Some, such as kids' clothing, books, and gym memberships, are exempted from PST for health and social reasons.
Others are exempted for economic purposes, like farm supplies such as barbed wire and bailing twine. But for most, the reason for the exemption isn't immediately clear, including lawn cutting services, snow clearing, and taxi fares.
Ontario and B.C. both decided to continue to exempt kids' clothes, diapers and books. B.C. will continue to exempt gasoline while Ontario will not. Both provinces will see consumers start paying provincial sales tax on bicycles, newspapers and real estate commissions.
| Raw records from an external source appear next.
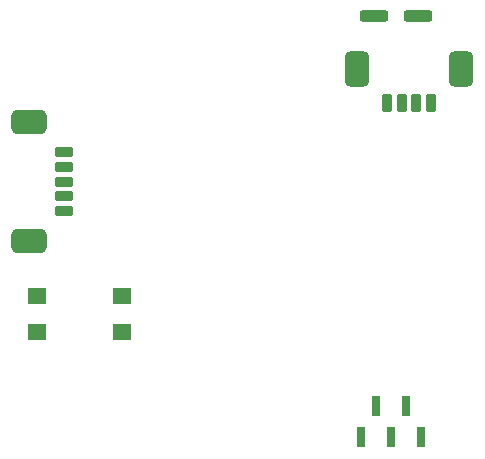
<source format=gbr>
%TF.GenerationSoftware,KiCad,Pcbnew,8.0.5*%
%TF.CreationDate,2024-09-28T22:32:44+02:00*%
%TF.ProjectId,BatteryMonitor,42617474-6572-4794-9d6f-6e69746f722e,rev?*%
%TF.SameCoordinates,Original*%
%TF.FileFunction,Paste,Bot*%
%TF.FilePolarity,Positive*%
%FSLAX46Y46*%
G04 Gerber Fmt 4.6, Leading zero omitted, Abs format (unit mm)*
G04 Created by KiCad (PCBNEW 8.0.5) date 2024-09-28 22:32:44*
%MOMM*%
%LPD*%
G01*
G04 APERTURE LIST*
G04 Aperture macros list*
%AMRoundRect*
0 Rectangle with rounded corners*
0 $1 Rounding radius*
0 $2 $3 $4 $5 $6 $7 $8 $9 X,Y pos of 4 corners*
0 Add a 4 corners polygon primitive as box body*
4,1,4,$2,$3,$4,$5,$6,$7,$8,$9,$2,$3,0*
0 Add four circle primitives for the rounded corners*
1,1,$1+$1,$2,$3*
1,1,$1+$1,$4,$5*
1,1,$1+$1,$6,$7*
1,1,$1+$1,$8,$9*
0 Add four rect primitives between the rounded corners*
20,1,$1+$1,$2,$3,$4,$5,0*
20,1,$1+$1,$4,$5,$6,$7,0*
20,1,$1+$1,$6,$7,$8,$9,0*
20,1,$1+$1,$8,$9,$2,$3,0*%
G04 Aperture macros list end*
%ADD10RoundRect,0.200000X-0.200000X-0.600000X0.200000X-0.600000X0.200000X0.600000X-0.200000X0.600000X0*%
%ADD11RoundRect,0.525000X-0.525000X-0.975000X0.525000X-0.975000X0.525000X0.975000X-0.525000X0.975000X0*%
%ADD12RoundRect,0.200000X0.600000X-0.200000X0.600000X0.200000X-0.600000X0.200000X-0.600000X-0.200000X0*%
%ADD13RoundRect,0.525000X0.975000X-0.525000X0.975000X0.525000X-0.975000X0.525000X-0.975000X-0.525000X0*%
%ADD14RoundRect,0.237500X0.987500X0.237500X-0.987500X0.237500X-0.987500X-0.237500X0.987500X-0.237500X0*%
%ADD15R,1.600000X1.400000*%
%ADD16R,0.650000X1.800000*%
G04 APERTURE END LIST*
D10*
%TO.C,J4*%
X165875000Y-89462500D03*
X164625000Y-89462500D03*
X163375000Y-89462500D03*
X162125000Y-89462500D03*
D11*
X159575000Y-86562500D03*
X168425000Y-86562500D03*
%TD*%
D12*
%TO.C,J3*%
X134750000Y-93600000D03*
X134750000Y-94850000D03*
X134750000Y-96100000D03*
X134750000Y-97350000D03*
X134750000Y-98600000D03*
D13*
X131850000Y-101150000D03*
X131850000Y-91050000D03*
%TD*%
D14*
%TO.C,TP2*%
X161000000Y-82100000D03*
%TD*%
%TO.C,TP1*%
X164800000Y-82100000D03*
%TD*%
D15*
%TO.C,SW1*%
X132500000Y-108800000D03*
X139700000Y-108800000D03*
X132500000Y-105800000D03*
X139700000Y-105800000D03*
%TD*%
D16*
%TO.C,J1*%
X165040000Y-117750000D03*
X163770000Y-115050000D03*
X162500000Y-117750000D03*
X161230000Y-115050000D03*
X159960000Y-117750000D03*
%TD*%
M02*

</source>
Winnipeg real estate agent Lorne Weiss, chair of the political action committee of the Manitoba Real Estate Association, said adding PST to the fees paid when someone sells a home will add $700 to the cost of selling an average home in Winnipeg.
"The government has to start being a little careful," said Weiss. "If you keep attacking your golden goose, one day you're going to kill it."
Moore has already dropped off a package of information to Selinger advising him of the Home Builders' stance on the subject of an HST. It included information on what Moore's industry thinks Ontario and B.C. did wrong and what would work best in Manitoba.
"You can't make a decision which will please everybody, but if people feel they were listened to, that's huge," said Moore.
New homes are not exempt from GST -- although there is a new rebate home buyers can apply for on new homes under $450,000. If the seven per cent PST were suddenly added, the price of the average new home in Manitoba would rise by $13,600.
Both Ontario and B.C. took steps to offset the hit of an HST on new home sales by offering rebates or reductions in the provincial portion, depending on the selling price.
Moore wants to ensure Manitoba does the same thing. He also wants Manitoba to include offsets to charging PST on housing renovations.
Dave Angus, president of the Winnipeg Chamber of Commerce, fears the province will end up with a "dog's breakfast" of exemptions that would make harmonizing the two taxes less effective.
"We need to simplify it," said Angus. "There are far too many exemptions."